#### Records to use
::::::::

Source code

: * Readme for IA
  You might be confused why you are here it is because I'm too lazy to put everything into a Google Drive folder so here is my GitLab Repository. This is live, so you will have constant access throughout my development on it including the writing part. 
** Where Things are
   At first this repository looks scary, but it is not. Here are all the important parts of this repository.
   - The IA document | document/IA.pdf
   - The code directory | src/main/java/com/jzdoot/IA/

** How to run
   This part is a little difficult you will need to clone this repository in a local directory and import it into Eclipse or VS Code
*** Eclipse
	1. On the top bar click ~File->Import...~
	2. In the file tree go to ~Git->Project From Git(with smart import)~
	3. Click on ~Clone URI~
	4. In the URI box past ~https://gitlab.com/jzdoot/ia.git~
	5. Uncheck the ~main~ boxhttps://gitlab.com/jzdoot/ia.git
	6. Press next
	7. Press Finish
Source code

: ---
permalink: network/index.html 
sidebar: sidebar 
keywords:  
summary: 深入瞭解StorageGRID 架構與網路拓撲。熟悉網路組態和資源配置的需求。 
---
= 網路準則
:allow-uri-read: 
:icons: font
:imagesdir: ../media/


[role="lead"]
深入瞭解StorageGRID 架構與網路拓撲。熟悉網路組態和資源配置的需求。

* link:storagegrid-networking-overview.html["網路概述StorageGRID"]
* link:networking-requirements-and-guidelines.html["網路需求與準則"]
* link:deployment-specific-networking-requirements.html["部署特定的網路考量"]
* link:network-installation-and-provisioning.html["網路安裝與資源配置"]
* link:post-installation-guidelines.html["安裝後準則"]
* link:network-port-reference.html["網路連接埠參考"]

::::::::

#### Required work
Take the lines from the top of the data through the one that contains "- The IA document | document/IA.pdf" and copy them exactly, leaving out every line after it.

#### Your solution
Source code

: * Readme for IA
  You might be confused why you are here it is because I'm too lazy to put everything into a Google Drive folder so here is my GitLab Repository. This is live, so you will have constant access throughout my development on it including the writing part. 
** Where Things are
   At first this repository looks scary, but it is not. Here are all the important parts of this repository.
   - The IA document | document/IA.pdf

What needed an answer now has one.